Les hommes sont généralement de bonne foi ; quand on leur dit la vérité, ils l’écoutent et reviennent de leurs erreurs.

Mes discours ayant donné pleine satisfaction, et l’opinion publique m’étant favorable, je n’avais qu’à la suivre ; je revins en Égypte et à Constantinople, et me servis du succès des meetings pour contre-balancer les efforts de la diplomatie anglaise.

Je n’y réussis qu’en 1858 ; comme vous le voyez, les démarches avaient été longues et laborieuses. Songez que pendant les quatre premières années, je faisais par an dix mille lieues, plus que le tour du monde.

La résistance ne tarda pas à devenir moins vive du côté de Constantinople. Ces braves Turcs me disaient toujours : « Faites ce que vous voudrez ; seulement ayez soin de vous entendre avec les puissances et qu’elles ne viennent pas nous tourmenter sans cesse. »

Je continuai donc d’aller de Constantinople au Caire, et vice versa, jusqu’au moment qui me parut opportun pour demander au public des capitaux. On m’a beaucoup reproché cette hardiesse.

Les études préparatoires étaient très-avancées ; j’avais projeté une circulaire avec mes amis, je m’étais même occupé de l’organisation ; tout était prêt, mais je restais à Constantinople dans la crainte que, en l’absence d’un firman, il ne partît de la Porte une protestation. Nous nous trouvions dans une situation difficile que nos adversaires ne manquaient pas d’exploiter.

Pourtant je me décidai à partir pour Odessa, où je fus reçu à merveille, et pour les principales villes de l’Europe. J’y faisais des réunions qui excitèrent, comme au théâtre de Marseille, des transports d’enthousiasme, en dépit de tous les financiers et même de quelques-uns de mes amis qui me reprochaient ma précipitation, laquelle pouvait tout compromettre et rendre l’avenir impossible. Cependant on m’engageait à ouvrir la souscription chez M. de Rothschild. Je lui avais rendu quelques services, lorsque j’étais ministre à Madrid, et il voulait bien s’en montrer reconnaissant :

« Si vous le désirez, me dit-il, je ferai votre souscription dans mes bureaux.

— Et que me demanderez-vous pour cela ? répliquai-je enchanté.

— Mon Dieu, on voit bien que vous n’êtes pas un homme d’affaires… C’est toujours 5 pour 100.

— 5 pour 100 sur 200 millions, mais c’est 10 millions ! Je trouverai un loyer de 1200 francs et je ferai tout aussi bien mon affaire. » (Rires approbateurs.)

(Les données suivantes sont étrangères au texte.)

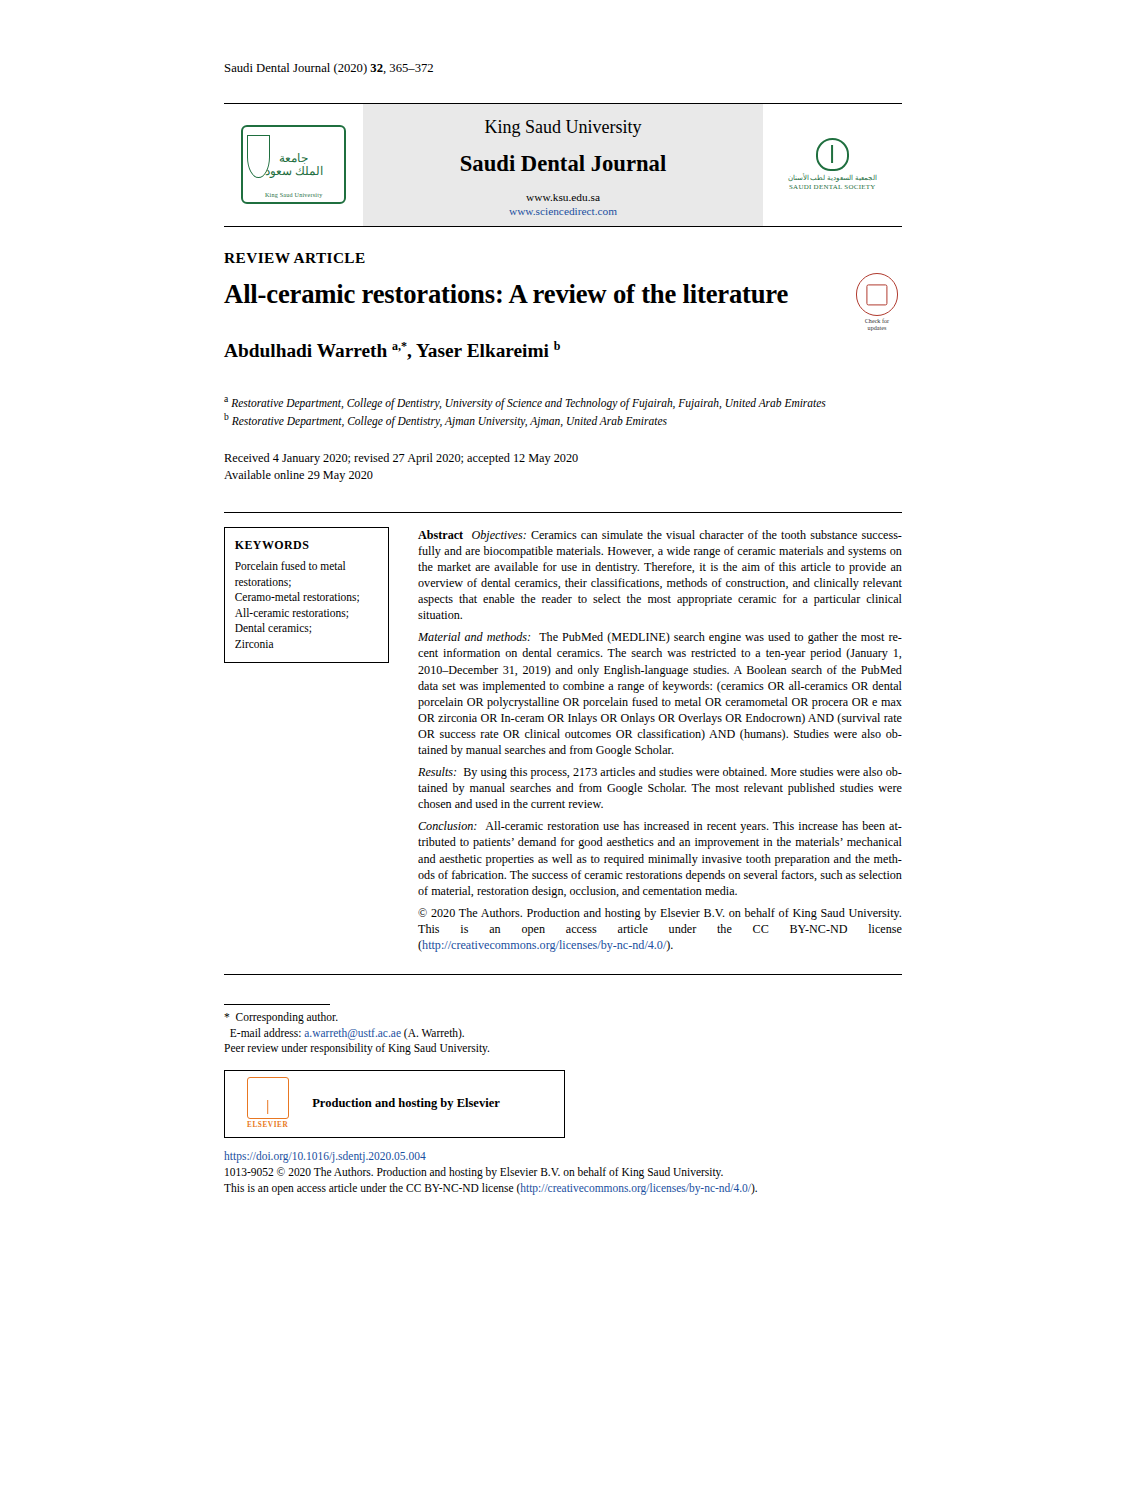Saudi Dental Journal (2020) 32, 365–372
جامعة
الملك سعود
King Saud University
King Saud University
Saudi Dental Journal
www.ksu.edu.sa
www.sciencedirect.com
الجمعية السعودية لطب الأسنان
SAUDI DENTAL SOCIETY
REVIEW ARTICLE
Check for
updates
All-ceramic restorations: A review of the literature
Abdulhadi Warreth a,*, Yaser Elkareimi b
a Restorative Department, College of Dentistry, University of Science and Technology of Fujairah, Fujairah, United Arab Emirates
b Restorative Department, College of Dentistry, Ajman University, Ajman, United Arab Emirates
Received 4 January 2020; revised 27 April 2020; accepted 12 May 2020
Available online 29 May 2020
KEYWORDS
Porcelain fused to metal restorations;
Ceramo-metal restorations;
All-ceramic restorations;
Dental ceramics;
Zirconia
Abstract Objectives: Ceramics can simulate the visual character of the tooth substance successfully and are biocompatible materials. However, a wide range of ceramic materials and systems on the market are available for use in dentistry. Therefore, it is the aim of this article to provide an overview of dental ceramics, their classifications, methods of construction, and clinically relevant aspects that enable the reader to select the most appropriate ceramic for a particular clinical situation.
Material and methods: The PubMed (MEDLINE) search engine was used to gather the most recent information on dental ceramics. The search was restricted to a ten-year period (January 1, 2010–December 31, 2019) and only English-language studies. A Boolean search of the PubMed data set was implemented to combine a range of keywords: (ceramics OR all-ceramics OR dental porcelain OR polycrystalline OR porcelain fused to metal OR ceramometal OR procera OR e max OR zirconia OR In-ceram OR Inlays OR Onlays OR Overlays OR Endocrown) AND (survival rate OR success rate OR clinical outcomes OR classification) AND (humans). Studies were also obtained by manual searches and from Google Scholar.
Results: By using this process, 2173 articles and studies were obtained. More studies were also obtained by manual searches and from Google Scholar. The most relevant published studies were chosen and used in the current review.
Conclusion: All-ceramic restoration use has increased in recent years. This increase has been attributed to patients’ demand for good aesthetics and an improvement in the materials’ mechanical and aesthetic properties as well as to required minimally invasive tooth preparation and the methods of fabrication. The success of ceramic restorations depends on several factors, such as selection of material, restoration design, occlusion, and cementation media.
© 2020 The Authors. Production and hosting by Elsevier B.V. on behalf of King Saud University. This is an open access article under the CC BY-NC-ND license (http://creativecommons.org/licenses/by-nc-nd/4.0/).
* Corresponding author.
E-mail address: a.warreth@ustf.ac.ae (A. Warreth).
Peer review under responsibility of King Saud University.
ELSEVIER
Production and hosting by Elsevier
https://doi.org/10.1016/j.sdentj.2020.05.004
1013-9052 © 2020 The Authors. Production and hosting by Elsevier B.V. on behalf of King Saud University.
This is an open access article under the CC BY-NC-ND license (http://creativecommons.org/licenses/by-nc-nd/4.0/).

Or, le Grand-Central venait de quitter la place Vendôme ; c’est là que j’ai établi le siége de l’administration ; c’est là que les capitaux sont arrivés en abondance.

Suivant le conseil du vice-roi, j’avais réservé pour les puissances étrangères une partie des actions. Mais la France, à elle seule, en a eu, sur la totalité, 220 000, l’équivalent de 110 millions.

J’ai été, pendant le cours de cette souscription, témoin de faits assez curieux et pleins de patriotisme.

Deux personnes demandaient à souscrire. L’une était un vieux prêtre chauve, sans doute ancien militaire, qui me dit :

« Ces …… d’Anglais. (On rit.) Je suis heureux de pouvoir me venger d’eux en prenant des actions sur le canal de Suez. » (Très-bien !)

L’autre, qui vint dans nos bureaux, était un homme bien mis, je ne sais quelle était sa profession :

« Je veux, dit-il, souscrire pour le chemin de fer de l’île de Suède.

— Mais, lui fit-on observer, ce n’est pas un chemin de fer, c’est un canal ; ce n’est pas une île, c’est un isthme ; ce n’est pas en Suède, c’est à Suez.

— Cela m’est égal (nouveaux rires), répliqua-t-il ; pourvu que cela soit contre les Anglais, je souscris. » (Très-bien, très-bien.)

Le même entrain de patriotisme se rencontra chez beaucoup de curés, chez les militaires.

A Grenoble, tout un régiment du génie s’est cotisé pour avoir sa part dans cette œuvre éminemment française.

Les hommes de lettres eux-mêmes, et les fonctionnaires retirés, qui généralement n’ont pas un sou dans les affaires, voulurent encourager nos efforts.

Le vieux comte de Rambuteau, aveugle, me disait un jour :

« Je n’ai jamais placé un centime dans n’importe quelle entreprise, cependant je vous ai pris deux actions.

— Ces deux actions me font plus de plaisir, lui dis-je, que cent mille autres achetées par un banquier, car elles me sont une nouvelle preuve de la sympathie de la France pour mon entreprise. » (Très-bien, très-bien.)

Je m’arrête ici un moment ; vous devez avoir besoin de vous reposer quelques instants.